Before that some brief recap on the Alternative allele field format (section 1.2.5). If the ALT column starts with left angle bracket (<), it suggests an IMPRECISE structual variant. Being imprecise means that the values in the INFO column (END, SVLEN etc.) is estimated to the best of the mapping info.
Among which I found two confusing ones: breakpoints and breakends.
Breakpoint is a general term. It is the precise positions in the genome where the DNA is broken and rearranged. In a perticular SV, is the start or end coordinate, precisely or imprecisely but to the best estimation.
Then what are breakends?
I was first introduced the idea of “breakends” in the manta user guide (btw it still uses python 2.7 and has not been and will not be updated since 2019; I guess everyone is doing long reads now).

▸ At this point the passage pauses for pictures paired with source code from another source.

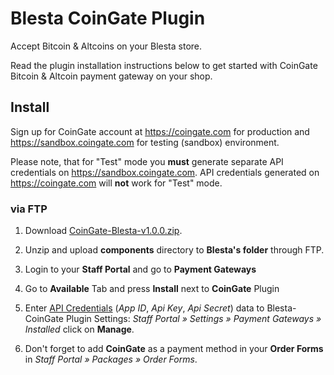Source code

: # Blesta CoinGate Plugin

Accept Bitcoin & Altcoins on your Blesta store.

Read the plugin installation instructions below to get started with CoinGate Bitcoin & Altcoin payment gateway on your shop.

## Install

Sign up for CoinGate account at <https://coingate.com> for production and <https://sandbox.coingate.com> for testing (sandbox) environment.

Please note, that for "Test" mode you **must** generate separate API credentials on <https://sandbox.coingate.com>. API credentials generated on <https://coingate.com> will **not** work for "Test" mode.

### via FTP

1. Download [CoinGate-Blesta-v1.0.0.zip](https://github.com/coingate/blesta-plugin/archive/v1.0.0.zip).

2. Unzip and upload **components** directory to **Blesta's folder** through FTP.

3. Login to your **Staff Portal** and go to **Payment Gateways**

5. Go to **Available** Tab and press **Install** next to **CoinGate** Plugin

6. Enter [API Credentials](http://support.coingate.com/knowledge_base/topics/how-can-i-create-coingate-api-credentials) (*App ID*, *Api Key*, *Api Secret*) data to Blesta-CoinGate Plugin Settings: *Staff Portal » Settings » Payment Gateways » Installed* click on **Manage**.

7. Don't forget to add **CoinGate** as a payment method in your **Order Forms** in *Staff Portal » Packages » Order Forms*.

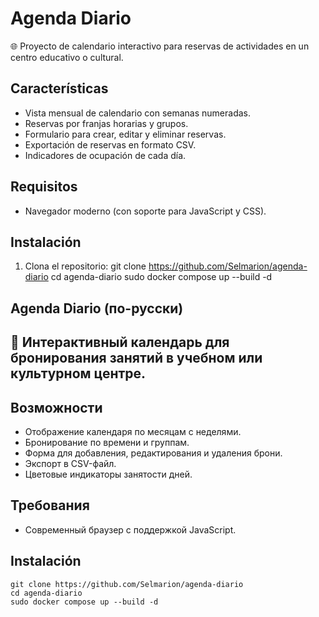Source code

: # Agenda Diario

🌐 Proyecto de calendario interactivo para reservas de actividades en un centro educativo o cultural.

## Características
- Vista mensual de calendario con semanas numeradas.
- Reservas por franjas horarias y grupos.
- Formulario para crear, editar y eliminar reservas.
- Exportación de reservas en formato CSV.
- Indicadores de ocupación de cada día.

## Requisitos
- Navegador moderno (con soporte para JavaScript y CSS).


## Instalación
1. Clona el repositorio:
   git clone https://github.com/Selmarion/agenda-diario
   cd agenda-diario
   sudo docker compose up --build -d


##  Agenda Diario (по-русски)
##  📅 Интерактивный календарь для бронирования занятий в учебном или культурном центре.

## Возможности
- Отображение календаря по месяцам с неделями.
- Бронирование по времени и группам.
- Форма для добавления, редактирования и удаления брони.
- Экспорт в CSV-файл.
- Цветовые индикаторы занятости дней.

## Требования
- Современный браузер с поддержкой JavaScript.

## Instalación
    git clone https://github.com/Selmarion/agenda-diario
    cd agenda-diario
    sudo docker compose up --build -d
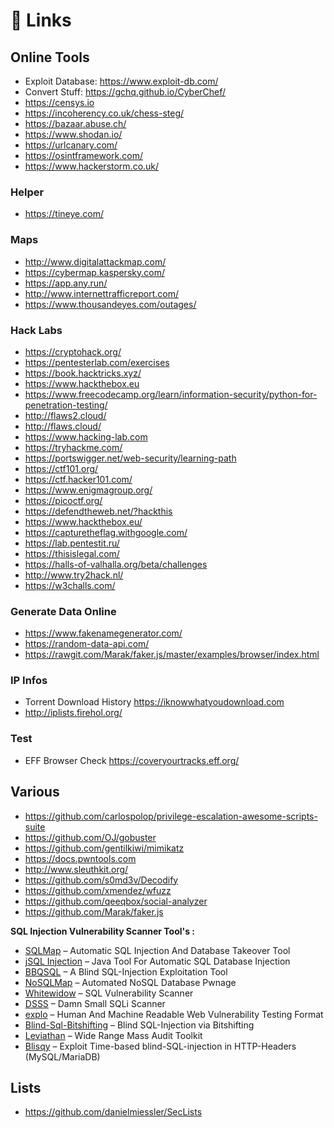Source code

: # 📄 Links

## Online Tools

- Exploit Database: <https://www.exploit-db.com/>
- Convert Stuff: <https://gchq.github.io/CyberChef/>
- <https://censys.io>
- <https://incoherency.co.uk/chess-steg/>
- <https://bazaar.abuse.ch/>
- <https://www.shodan.io/>
- <https://urlcanary.com/>
- <https://osintframework.com/>
- <https://www.hackerstorm.co.uk/>

### Helper

- <https://tineye.com/>

### Maps

- <http://www.digitalattackmap.com/>
- <https://cybermap.kaspersky.com/>
- <https://app.any.run/>
- <http://www.internettrafficreport.com/>
- <https://www.thousandeyes.com/outages/>

### Hack Labs

- <https://cryptohack.org/>
- <https://pentesterlab.com/exercises>
- <https://book.hacktricks.xyz/>
- <https://www.hackthebox.eu>
- <https://www.freecodecamp.org/learn/information-security/python-for-penetration-testing/>
- <http://flaws2.cloud/>
- <http://flaws.cloud/>
- <https://www.hacking-lab.com>
- <https://tryhackme.com/>
- <https://portswigger.net/web-security/learning-path>
- <https://ctf101.org/>
- <https://ctf.hacker101.com/>
- <https://www.enigmagroup.org/>
- <https://picoctf.org/>
- <https://defendtheweb.net/?hackthis>
- <https://www.hackthebox.eu/>
- <https://capturetheflag.withgoogle.com/>
- <https://lab.pentestit.ru/>
- <https://thisislegal.com/>
- <https://halls-of-valhalla.org/beta/challenges>
- <http://www.try2hack.nl/>
- <https://w3challs.com/>

### Generate Data Online

- <https://www.fakenamegenerator.com/>
- <https://random-data-api.com/>
- <https://rawgit.com/Marak/faker.js/master/examples/browser/index.html>

### IP Infos

- Torrent Download History <https://iknowwhatyoudownload.com>
- <http://iplists.firehol.org/>

### Test

- EFF Browser Check <https://coveryourtracks.eff.org/>

## Various

- <https://github.com/carlospolop/privilege-escalation-awesome-scripts-suite>
- <https://github.com/OJ/gobuster>
- <https://github.com/gentilkiwi/mimikatz>
- <https://docs.pwntools.com>
- <http://www.sleuthkit.org/>
- <https://github.com/s0md3v/Decodify>
- <https://github.com/xmendez/wfuzz>
- <https://github.com/qeeqbox/social-analyzer>
- <https://github.com/Marak/faker.js>

**SQL Injection Vulnerability Scanner Tool's :**

- [SQLMap](https://github.com/sqlmapproject/sqlmap) – Automatic SQL Injection And Database Takeover Tool
- [jSQL Injection](https://github.com/ron190/jsql-injection) – Java Tool For Automatic SQL Database Injection
- [BBQSQL](https://github.com/Neohapsis/bbqsql) – A Blind SQL-Injection Exploitation Tool
- [NoSQLMap](https://github.com/codingo/NoSQLMap) – Automated NoSQL Database Pwnage
- [Whitewidow](https://www.kitploit.com/2017/05/whitewidow-sql-vulnerability-scanner.html) – SQL Vulnerability Scanner
- [DSSS](https://github.com/stamparm/DSSS) – Damn Small SQLi Scanner
- [explo](https://github.com/dtag-dev-sec/explo) – Human And Machine Readable Web Vulnerability Testing Format
- [Blind-Sql-Bitshifting](https://github.com/awnumar/blind-sql-bitshifting) – Blind SQL-Injection via Bitshifting
- [Leviathan](https://github.com/leviathan-framework/leviathan) – Wide Range Mass Audit Toolkit
- [Blisqy](https://github.com/JohnTroony/Blisqy) – Exploit Time-based blind-SQL-injection in HTTP-Headers (MySQL/MariaDB)

## Lists

- <https://github.com/danielmiessler/SecLists>

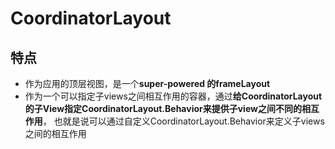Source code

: # CoordinatorLayout

## 特点

- 作为应用的顶层视图，是一个**super-powered 的frameLayout**
- 作为一个可以指定子views之间相互作用的容器，通过**给CoordinatorLayout的子View指定CoordinatorLayout.Behavior来提供子view之间不同的相互作用**，
 也就是说可以通过自定义CoordinatorLayout.Behavior来定义子views之间的相互作用

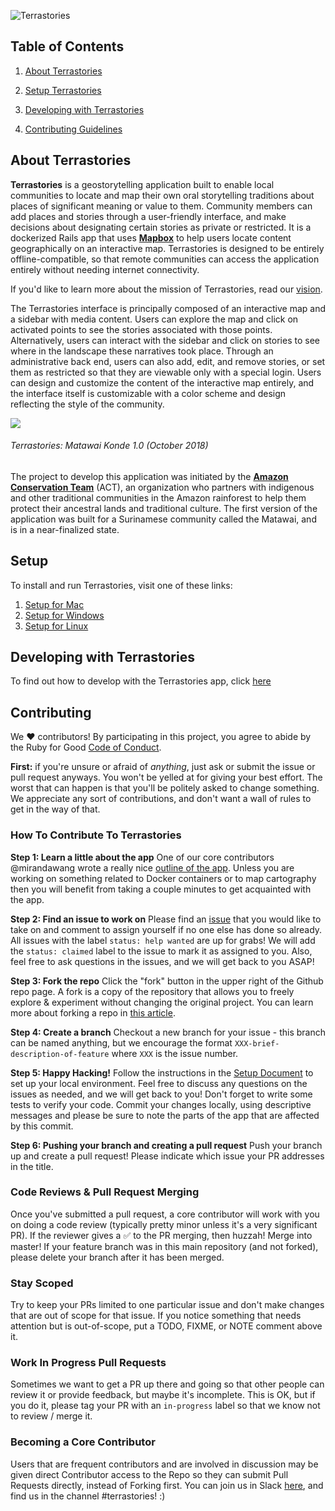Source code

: ![Terrastories](https://www.amazonteam.org/wp-content/uploads/2018/09/logo-1170x164.png)

## Table of Contents

1. [About Terrastories](#about-terrastories)

2. [Setup Terrastories](#setup)

3. [Developing with Terrastories](#developing-with-terrastories)

4. [Contributing Guidelines](#contributing)

## About Terrastories

**Terrastories** is a geostorytelling application built to enable local communities to locate and map their own oral storytelling traditions about places of significant meaning or value to them. Community members can add places and stories through a user-friendly interface, and make decisions about designating certain stories as private or restricted. It is a dockerized Rails app that uses [**Mapbox**](https://mapbox.com) to help users locate content geographically on an interactive map. Terrastories is designed to be entirely offline-compatible, so that remote communities can access the application entirely without needing internet connectivity. 

If you'd like to learn more about the mission of Terrastories, read our [vision](VISION.md).

The Terrastories interface is principally composed of an interactive map and a sidebar with media content. Users can explore the map and click on activated points to see the stories associated with those points. Alternatively, users can interact with the sidebar and click on stories to see where in the landscape these narratives took place. Through an administrative back end, users can also add, edit, and remove stories, or set them as restricted so that they are viewable only with a special login. Users can design and customize the content of the interactive map entirely, and the interface itself is customizable with a color scheme and design reflecting the style of the community.

![](terrastories.gif)
###### *Terrastories: Matawai Konde 1.0 (October 2018)*

The project to develop this application was initiated by the [**Amazon Conservation Team**](http://amazonteam.org) (ACT), an organization who partners with indigenous and other traditional communities in the Amazon rainforest to help them protect their ancestral lands and traditional culture. The first version of the application was built for a Surinamese community called the Matawai, and is in a near-finalized state.

## Setup

To install and run Terrastories, visit one of these links:
1. [Setup for Mac](MAC.md)
2. [Setup for Windows](WINDOWS.md)
3. [Setup for Linux](Linux.md)

## Developing with Terrastories

To find out how to develop with the Terrastories app, click [here](DEVELOPMENT.md)

## Contributing

We ♥ contributors! By participating in this project, you agree to abide by the Ruby for Good [Code of Conduct](CODE_OF_CONDUCT.md).

**First:** if you're unsure or afraid of *anything*, just ask or submit the issue or pull request anyways. You won't be yelled at for giving your best effort. The worst that can happen is that you'll be politely asked to change something. We appreciate any sort of contributions, and don't want a wall of rules to get in the way of that.

### How To Contribute To Terrastories

**Step 1: Learn a little about the app**
One of our core contributors @mirandawang wrote a really nice [outline of the app](https://docs.google.com/document/d/1azfvU7tXLv2EHGrc3Hs5SPmB32MkyYuhXTB4JjymlV4/edit). Unless you are working on something related to Docker containers or to map cartography then you will benefit from taking a couple minutes to get acquainted with the app. 

**Step 2: Find an issue to work on**
Please find an [issue](https://github.com/Terrastories/terrastories/issues) that you would like to take on and comment to assign yourself if no one else has done so already. All issues with the label `status: help wanted` are up for grabs! We will add the `status: claimed` label to the issue to mark it as assigned to you. Also, feel free to ask questions in the issues, and we will get back to you ASAP!

**Step 3: Fork the repo**
Click the "fork" button in the upper right of the Github repo page. A fork is a copy of the repository that allows you to freely explore & experiment without changing the original project. You can learn more about forking a repo in [this article](https://help.github.com/articles/fork-a-repo/).

**Step 4: Create a branch**
Checkout a new branch for your issue - this branch can be named anything, but we encourage the format  `XXX-brief-description-of-feature`  where  `XXX`  is the issue number.

**Step 5: Happy Hacking!**
Follow the instructions in the [Setup Document](SETUP.md) to set up your local environment. Feel free to discuss any questions on the issues as needed, and we will get back to you! Don't forget to write some tests to verify your code. Commit your changes locally, using descriptive messages and please be sure to note the parts of the app that are affected by this commit.

**Step 6: Pushing your branch and creating a pull request**
Push your branch up and create a pull request! Please indicate which issue your PR addresses in the title.

### Code Reviews & Pull Request Merging
Once you've submitted a pull request, a core contributor will work with you on doing a code review (typically pretty minor unless it's a very significant PR). If the reviewer gives a ✅ to the PR merging, then huzzah! Merge into master! If your feature branch was in this main repository (and not forked), please delete your branch after it has been merged.

### Stay Scoped
Try to keep your PRs limited to one particular issue and don't make changes that are out of scope for that issue. If you notice something that needs attention but is out-of-scope, put a TODO, FIXME, or NOTE comment above it.

### Work In Progress Pull Requests
Sometimes we want to get a PR up there and going so that other people can review it or provide feedback, but maybe it's incomplete. This is OK, but if you do it, please tag your PR with an  `in-progress`  label so that we know not to review / merge it.

### Becoming a Core Contributor
Users that are frequent contributors and are involved in discussion may be given direct Contributor access to the Repo so they can submit Pull Requests directly, instead of Forking first. You can join us in Slack [here](https://t.co/kUtI3lnpW1), and find us in the channel #terrastories! :) 
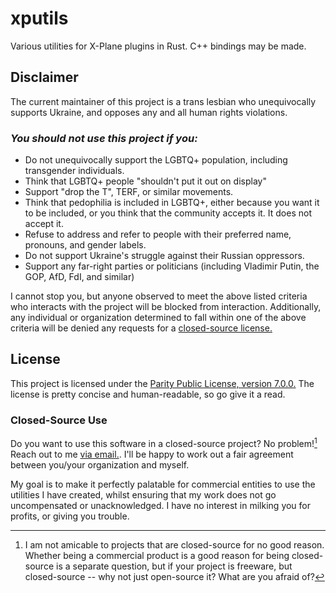 <!--
SPDX-FileCopyrightText: 2024 Julia DeMille <me@jdemille.com>

SPDX-License-Identifier: Parity-7.0.0
-->

# xputils

Various utilities for X-Plane plugins in Rust. C++ bindings may be made.

## Disclaimer

The current maintainer of this project is a trans lesbian who unequivocally supports
Ukraine, and opposes any and all human rights violations.

### _You should not use this project if you:_

- Do not unequivocally support the LGBTQ+ population, including transgender individuals.
- Think that LGBTQ+ people "shouldn't put it out on display"
- Support "drop the T", TERF, or similar movements.
- Think that pedophilia is included in LGBTQ+, either because you want it to be
  included, or you think that the community accepts it. It does not accept it.
- Refuse to address and refer to people with their preferred name, pronouns, and
  gender labels.
- Do not support Ukraine's struggle against their Russian oppressors.
- Support any far-right parties or politicians (including Vladimir Putin, the GOP,
  AfD, FdI, and similar)

I cannot stop you, but anyone observed to meet the above listed criteria who interacts
with the project will be blocked from interaction. Additionally, any individual or
organization determined to fall within one of the above criteria will be denied any
requests for a [closed-source license.](#closed-source-use)

## License

This project is licensed under the [Parity Public License, version 7.0.0.](https://paritylicense.com/versions/7.0.0)
The license is pretty concise and human-readable, so go give it a read.

### Closed-Source Use

Do you want to use this software in a closed-source project? No problem![^1] Reach out
to me [via email.](mailto:prosperity@jdemille.com). I'll be happy to work out a fair
agreement between you/your organization and myself.

My goal is to make it perfectly palatable for commercial entities to use the utilities I
have created, whilst ensuring that my work does not go uncompensated or unacknowledged. I
have no interest in milking you for profits, or giving you trouble.

[^1]: I am not amicable to projects that are closed-source for no good reason. Whether
      being a commercial product is a good reason for being closed-source is a separate
      question, but if your project is freeware, but closed-source -- why not just
      open-source it? What are you afraid of?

Manta divides the SV and indel discovery process into two primary steps: (1) scanning the genome to find SV associated regions and (2) analysis, scoring and output of SVs found in such regions.
Build __breakend__ association graph In this step the entire genome is scanned to discover evidence of possible SVs and large indels. This evidence is enumerated into a graph with edges connecting all regions of the genome which have a possible __breakend__ association.
According to the VCF specification (v4.1) there are only 6 types of structual variants (SVTYPE) and they are:
- DEL: deletion
- INS: insertion
- DUP: duplication
- INV: inversion
- CNV: copy number variation
- BND: Breakend
So breakend is one of them.
The first five are pretty self-explainatory. There is a whole section decicated to breakend in the VCF specification: 5.4 Specifying complex rearrangements with breakends.
An arbitrary rearrangement event can be summarized as a set of novel adjacencies. Each adjacency ties together 2 breakends. The two breakends at either end of a novel adjacency are called mates.
Here we first need to understand what is a novel adjacency, which is a new connection between two genomic positions that are not adjacent in the reference genome, suggesting a structural variant in the sample genome.